The market no longer rewards collaborative narratives without mandatory charging mechanisms. Value flows to assets machines cannot bypass—electricity bills, silicon procurement, cloud contracts—not to systems they might optionally choose.
Reframing for 2026: Beyond Speculation
Historical precedent matters here. In 2009, robo-advisors lacked language and clear business models. By 2014, the concept crystallized. DeFi faced similar confusion in 2017; by 2022, the infrastructure was undeniable. Current tokenized network architectures need 12-24 months to digest their structural failures and find genuine product-market fit.
The realization of AI value runs deeper than most expect. Consider the decade’s wealth creation: European capital markets ($20-30 trillion) barely moved. India grew $3 trillion (5-10% CAGR), China $5 trillion. The “Magnificent 7” tech companies increased $17 trillion in value annually at 20% rates. Crypto markets grew $3 trillion at 70% CAGR—the fastest-growing financial track globally.
Yet most capital concentrates in private firms at astronomical valuations ($100 billion+). Secondary market liquidations will eventually arrive, forcing a reckoning on SPV pricing.

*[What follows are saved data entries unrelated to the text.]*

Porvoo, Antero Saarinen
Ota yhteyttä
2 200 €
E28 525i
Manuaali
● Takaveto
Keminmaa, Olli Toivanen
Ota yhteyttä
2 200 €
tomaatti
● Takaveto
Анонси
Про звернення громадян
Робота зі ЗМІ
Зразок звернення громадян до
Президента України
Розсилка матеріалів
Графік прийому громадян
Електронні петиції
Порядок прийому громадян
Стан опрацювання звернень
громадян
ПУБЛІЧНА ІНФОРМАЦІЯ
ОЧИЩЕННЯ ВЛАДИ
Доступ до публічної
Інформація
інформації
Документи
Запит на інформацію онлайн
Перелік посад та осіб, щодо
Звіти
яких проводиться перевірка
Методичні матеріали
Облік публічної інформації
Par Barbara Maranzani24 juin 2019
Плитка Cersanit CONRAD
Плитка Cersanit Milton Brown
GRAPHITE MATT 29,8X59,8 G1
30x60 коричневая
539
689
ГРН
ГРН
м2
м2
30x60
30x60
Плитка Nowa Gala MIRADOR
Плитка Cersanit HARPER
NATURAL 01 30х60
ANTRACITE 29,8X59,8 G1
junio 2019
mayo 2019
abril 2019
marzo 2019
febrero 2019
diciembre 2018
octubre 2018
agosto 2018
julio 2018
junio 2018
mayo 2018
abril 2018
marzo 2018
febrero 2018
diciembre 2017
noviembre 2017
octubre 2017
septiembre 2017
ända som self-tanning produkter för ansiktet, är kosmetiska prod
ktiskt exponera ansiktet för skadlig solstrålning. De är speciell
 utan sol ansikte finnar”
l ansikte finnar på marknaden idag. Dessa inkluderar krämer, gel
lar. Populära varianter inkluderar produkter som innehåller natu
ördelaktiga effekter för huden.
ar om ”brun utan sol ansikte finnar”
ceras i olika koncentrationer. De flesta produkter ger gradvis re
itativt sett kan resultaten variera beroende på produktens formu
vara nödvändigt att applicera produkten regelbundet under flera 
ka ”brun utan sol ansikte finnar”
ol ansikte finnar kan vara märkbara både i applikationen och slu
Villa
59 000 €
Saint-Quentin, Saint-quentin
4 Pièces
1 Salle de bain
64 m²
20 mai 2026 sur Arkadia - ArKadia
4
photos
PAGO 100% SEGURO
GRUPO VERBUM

The Positioning Framework for 2026
Forward-thinking allocators should target three categories:
Machine Transaction Surfaces: Payment layers, billing infrastructure, settlement primitives where machines already conduct economic activity. These generate returns through volume and regulatory status, not speculation. Examples like Walapay and Nevermined reflect this thesis.
Applied Infrastructure with Real Budgets: Computing aggregation, workflow-embedded data services, tools with switching costs and recurring spend. Yotta Labs and Exabits represent owners of enterprise budget allocation, not just capacity.
High Novelty Asymmetries: Frontier research with uncertain timing but outsized upside—like Netholabs’ work simulating complete neural architectures. These bets require patience and conviction.
Until structural token market issues resolve, aggressive pivot to equity makes sense. The historical 40% tokens, 40% equity split should invert during this digestion period.
The Hard Truths
Political power now centralizes around national AI initiatives (Musk-Trump, China-DeepSeek) rather than decentralized Web3 alternatives. Robotics intertwines with military-industrial concerns, not libertarian ideals. Creative industries resist AI; software and science embrace it.
Dozens of companies already generate $100+ million annually by serving real users. Simultaneously, the market floods with scams and phantom projects. Both realities coexist.
The reshuffling of 2026 will be comprehensive. But within that chaos lies enormous opportunity—for those disciplined enough to walk the tightrope between vision and pragmatism.